◆ 第四章 お飾り側妃は寵妃を演じる(9)
本当に、こう言えばああ言う。
楽しげに笑うアルフレッドは絶対にベアトリスを揶揄っている。
ぽすんと叩こうと手を伸ばすと、その手は簡単に絡め取られてしまった。
バランスを崩した体は、アルフレッドに難なく支えられ、大きな胸に抱きしめられる。
「俺の妃はわかりやすくて可愛いな」
周囲から、「きゃあ」と黄色い声が聞こえた。
◇ ◇ ◇
ローラは、ぎゅっと拳を握りしめた。
「何よ、あれ……」
少し離れたところで、王太子であるアルフレッドとベアトリスが人目も憚らずいちゃいちゃとしている。それは、『アルフレッドがベアトリスを寵愛している』という噂に真実味を持たせるには十分な光景だった。
(許せない)
昔から、地味で大人しいベアトリスはローラの引き立て役のような存在だった。
ローラがベアトリスに出会ったのは、王立学園に入学した十一歳のときだった。大人しく自分の席で本を読んでおり、ベアトリスはいわゆる〝目立たない存在〟だった。
学園生活でも話の中心にはいつもローラがいてベアトリスは大人しい聞き役だったし、クラスメートの貴族令息達に声をかけられるのもローラのほうだった。
身分こそベアトリスのほうが上だったけれど、垢抜けていて人気者なのはいつもローラのほう。

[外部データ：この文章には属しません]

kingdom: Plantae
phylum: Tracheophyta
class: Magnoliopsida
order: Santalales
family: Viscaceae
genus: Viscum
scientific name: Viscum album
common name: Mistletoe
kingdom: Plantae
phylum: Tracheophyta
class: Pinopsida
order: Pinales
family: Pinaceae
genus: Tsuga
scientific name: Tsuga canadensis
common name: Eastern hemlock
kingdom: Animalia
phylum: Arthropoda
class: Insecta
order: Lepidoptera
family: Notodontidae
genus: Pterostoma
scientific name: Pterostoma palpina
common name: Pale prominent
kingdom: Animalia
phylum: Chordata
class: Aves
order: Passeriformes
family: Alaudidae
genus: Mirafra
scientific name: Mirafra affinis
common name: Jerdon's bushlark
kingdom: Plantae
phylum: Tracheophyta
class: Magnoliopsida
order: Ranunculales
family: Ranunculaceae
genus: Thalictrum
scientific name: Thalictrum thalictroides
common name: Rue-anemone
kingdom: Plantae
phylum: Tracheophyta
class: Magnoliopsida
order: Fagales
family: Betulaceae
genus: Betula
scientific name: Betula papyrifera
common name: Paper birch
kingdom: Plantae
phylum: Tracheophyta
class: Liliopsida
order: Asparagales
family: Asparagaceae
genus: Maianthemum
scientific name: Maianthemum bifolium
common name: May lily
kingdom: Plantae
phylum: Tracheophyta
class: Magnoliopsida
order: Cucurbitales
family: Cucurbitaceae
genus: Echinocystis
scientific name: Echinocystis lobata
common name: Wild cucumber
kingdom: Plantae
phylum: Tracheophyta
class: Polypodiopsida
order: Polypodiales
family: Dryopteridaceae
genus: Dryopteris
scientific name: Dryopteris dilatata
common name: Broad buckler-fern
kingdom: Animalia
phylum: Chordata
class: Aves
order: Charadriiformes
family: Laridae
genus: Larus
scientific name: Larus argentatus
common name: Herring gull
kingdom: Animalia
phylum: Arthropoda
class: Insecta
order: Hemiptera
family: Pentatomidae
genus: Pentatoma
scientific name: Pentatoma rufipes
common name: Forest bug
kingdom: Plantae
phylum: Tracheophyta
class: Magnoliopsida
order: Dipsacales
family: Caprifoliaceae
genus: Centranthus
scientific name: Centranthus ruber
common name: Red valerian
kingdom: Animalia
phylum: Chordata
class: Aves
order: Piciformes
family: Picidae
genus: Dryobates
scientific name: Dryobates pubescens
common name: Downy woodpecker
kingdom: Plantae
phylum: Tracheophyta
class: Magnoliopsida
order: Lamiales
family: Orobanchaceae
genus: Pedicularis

だから、ベアトリスの存在はローラにとって、自分は一角の人間であると信じるための安心材料のようなものだった。
それなのに──。
「なんであの子が、アルフレッド殿下に寵愛されて周囲からもちやほやされているのよ」
面白くない。こんなこと、許せない。
数年前、ベアトリスの元婚約者であるブルーノと初めて出会ったとき、ローラはベアトリスに嫉妬心を覚えた。
ブルーノの整った見目に、次期侯爵という身分。
誰もが憧れるその人の婚約者がベアトリスだという事実に、自分が負けたような気がした。
ベアトリスはいつだって、ローラの引き立て役なのだ。
ベアトリスが自分より上の立場に立つなんて、我慢ならない。
だから、奪ってやろうと決意した。
いかにも自然を装って声をかけ、悩みがあると言ってブルーノの懐に入り込んだ。そして、ベアトリスに対してはこれまでと変わらず友人としての仮面を被り続けた。
その甲斐あってようやくブルーノをベアトリスから奪略することに成功したというのに──。
(絶対に許さない)
引き立て役のベアトリスが自分より目立って、周りからちやほやされるなんて絶対に容認できない。
「ローラ。どうした?」
立ち尽くしたまま黙り込んでいると、隣に立つブルーノが心配そうに顔を覗き込んできた。
普段だったら可愛い笑顔を浮かべて微笑み返すところだけれど、今はそれすら煩わしく感じた。
「なんでもないわ」
ローラは首を横に振る。
「そう? それにしても、ベアティのやつ本当に寵妃になったんだな」
驚いたようにいうブルーノの呑気な態度に、苛立ちが募る。
(こんなことなら、最初っからアルフレッド殿下狙いでいくべきだったわ)
そうすれば、あの見目麗しい王太子の隣に立ち、皆から傅かれて羨望の的になっていたのは自分だったかもしれないのに。
ベアトリスなんかに、自分が負けるはずがない。
「……体調が優れないので帰るわ」
「え? 大丈夫か? 送るよ」
「ひとりで帰れるから結構よ」
今はとにかくひとりになりたかった。脳天気な顔であれこれ話しかけられると、怒りを爆発させてしまいそうだったから。
ローラはくるりと体の向きを変えると、「おいっ、ローラ!」と呼び止めようとするブルーノを無視して王宮の出口に向かって歩き始めた。